Niarmit looked up the slope. “Lord Torsden is alert to our danger it seems,” she snapped. She had espied the Northern Lord’s towering figure atop the ridge leading a third of his division to head off the orcs who even now were working round the denuded northern end of the Salician line.
Eadran sniffed. “It will do,” he said. “For now. But this is a battle of attrition. Well as we have done we cannot continue to trade at this rate of exchange for we will run out of soldiers before he does.”
Niarmit swung back. “What of the elves, Captain Tordil is cut off.”
“He must fend for himself, girl. Half the enemy’s army lies between us and him. Do not get any silly ideas of charging to his relief in your head.”
“I cannot abandon him.”
“You cannot help him.”
***
“Stay with the elves,” that had been the seneschal’s advice. His order even. Sitting with a few hundred of them in a broken chateau surrounded by undead and orcs Jay was beginning to question Kimbolt’s wisdom. By malice or misfortune the elves had drawn a quite disproportionate weight of the enemy’s aggression.
Still they weren’t dead yet. With the late afternoon sun creeping towards the horizon, that was an achievement of some note.
“Sitting down, Jay? That’s the trouble with you humans, no stamina,” Elyas chided striding
into the long first floor receiving room. The elf was speckled with blood of various hues, none of it his own, and there was the grime and dust of battle. However, that apart he looked as rested as if he had just risen from his bed, rather than spent three quarters of a long summer’s day in continuous battle.
“I was going to count the arrows again,” Jay invented an excuse for his recumbent position.
“That won’t take long,” Elyas said. “They’re all gone.”
“All?”
“Every last one.” He smiled. “Don’t worry though, burying them in necromancers has been a very cost effective use of each arrow.”
Jay nodded. He had seen the impact. Kill one necromancer and a score of zombies would turn on the nearest warm flesh, which was more likely to be orc than elf. One arrow could cost the enemy forty of his footsoldiers.

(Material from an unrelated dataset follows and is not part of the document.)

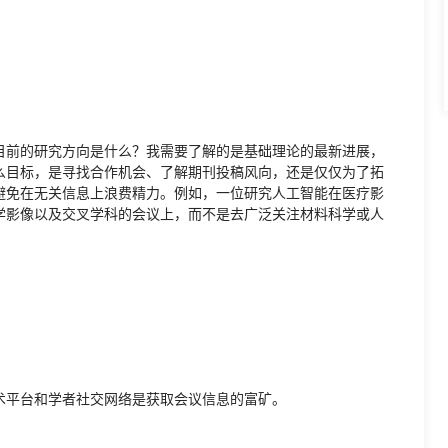
目前的研究方向是什么？我需要了解的是基础理论的最新进展，
么目标，是寻找合作机会、了解期刊投稿风向，还是仅仅为了拓
避免在无关信息上浪费精力。例如，一位研究人工智能在医疗影
学影像以及交叉学科的会议上，而不是去广泛关注材料科学或人
术平台和学者社交网络是获取会议信息的富矿。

But the enemy had grown wise to the tactic and had withdrawn the orcs, while the necromancers lurked beyond bowshot and despatched the zombies to home in on the scent of live elves driven purely by instinct.
The undead lurked now on the chateau’s ground floor emitting the low keening sound of hunger. It was not that they breathed or spoke. It was the shambling movement of their agitated corpses which put a mechanical pressure to force air over dead vocal chords. Jay had heard the same sound when his father had lifted his grandmother’s body from the bed she had died in. That had been the first body he had ever seen, and the sound had scared him witless. The last few months he had seen more dead than he cared to count and heard the keening sound of unbreathing corpses a hundred or more at a time.